OPSD Compresses What RLVR Teaches: A Post-RL Compaction Stage for Reasoning Models
Researchers demonstrate that On-Policy Self-Distillation (OPSD) functions primarily as a compression mechanism rather than a correction tool for thinking-enabled mathematical reasoning models. They propose a revised training pipeline (SFT → RLVR → OPSD) that leverages OPSD's strengths in shortening responses while preserving accuracy on correct outputs.
This research addresses a critical limitation in post-training methodologies for advanced reasoning models. While OPSD was promoted as an improvement over reinforcement learning with verifiable rewards, empirical evidence revealed performance degradation in complex mathematical reasoning tasks—a finding that prompted deeper investigation into why the technique underperforms in this domain.
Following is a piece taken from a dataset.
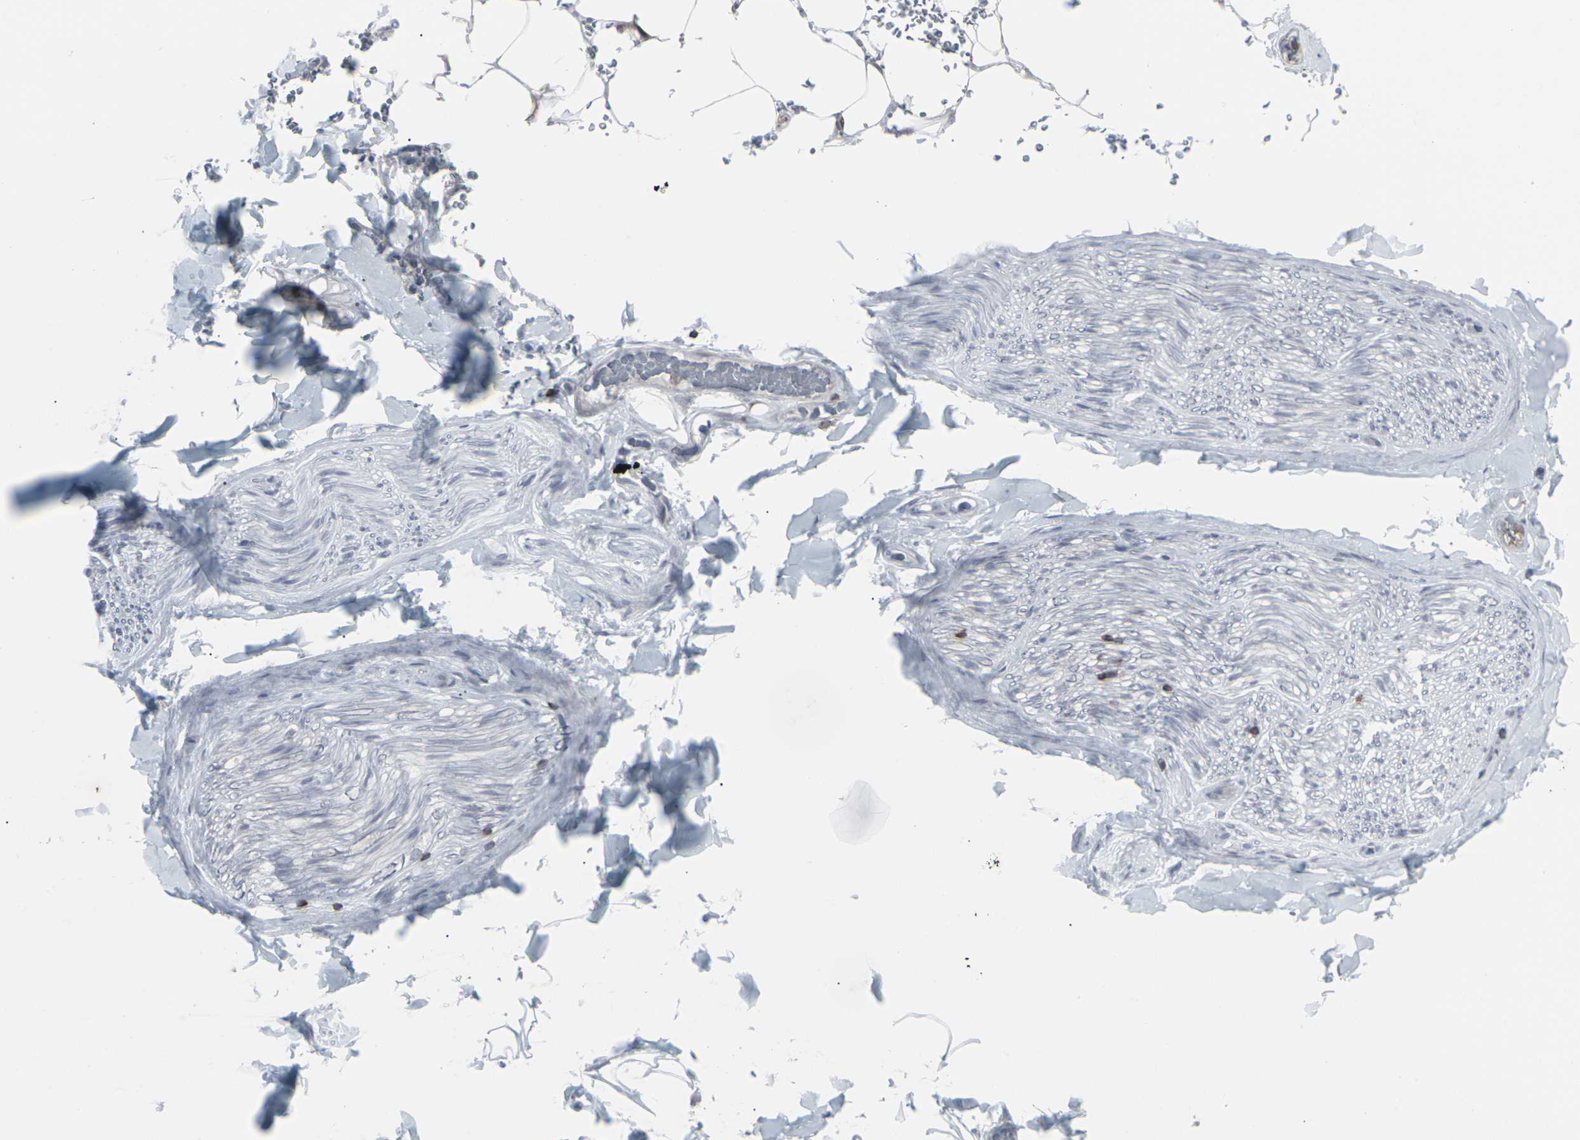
{"staining": {"intensity": "negative", "quantity": "none", "location": "none"}, "tissue": "adipose tissue", "cell_type": "Adipocytes", "image_type": "normal", "snomed": [{"axis": "morphology", "description": "Normal tissue, NOS"}, {"axis": "topography", "description": "Peripheral nerve tissue"}], "caption": "Immunohistochemistry (IHC) histopathology image of normal adipose tissue: human adipose tissue stained with DAB shows no significant protein positivity in adipocytes.", "gene": "APOBEC2", "patient": {"sex": "male", "age": 70}}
The breakthrough comes from isolating OPSD's dual mechanisms through controlled experiments. By applying the distillation process separately to correct and incorrect reasoning traces, the researchers identified that OPSD excels at identifying redundancy and compressing verbose outputs, but struggles to generate superior alternatives when correcting flawed reasoning. This distinction matters because thinking-enabled models produce substantially longer token sequences, where the probability of finding meaningful alternatives diminishes compared to shorter, simpler outputs.
For the broader AI research community, this work validates an emerging principle: different post-training techniques address different optimization objectives and shouldn't be treated as interchangeable. The proposed pipeline—sequential application of supervised fine-tuning, reinforcement learning, then distillation—respects these specialized roles rather than forcing one method to serve multiple purposes simultaneously.
The practical implications are significant for developers building reasoning-capable language models. Organizations can now achieve dual benefits: maintaining or improving accuracy on correct reasoning paths while substantially reducing inference costs through response compression. This directly impacts deployment efficiency and user experience in applications requiring extended reasoning chains, such as mathematical problem-solving, code generation, and formal verification systems.
- →OPSD functions primarily as a compression mechanism for thinking-enabled reasoning rather than a general accuracy improvement tool.
- →Training OPSD exclusively on correct rollouts preserves accuracy while significantly shortening responses, demonstrating its compression strength.
- →Training OPSD on incorrect rollouts damages accuracy, revealing its weakness in generating corrected alternatives for flawed reasoning.
- →The optimal post-training pipeline for mathematical reasoning is SFT followed by RLVR followed by OPSD, not standalone OPSD.
- →This finding challenges the assumption that self-distillation techniques maintain uniform utility across different model capabilities and domains.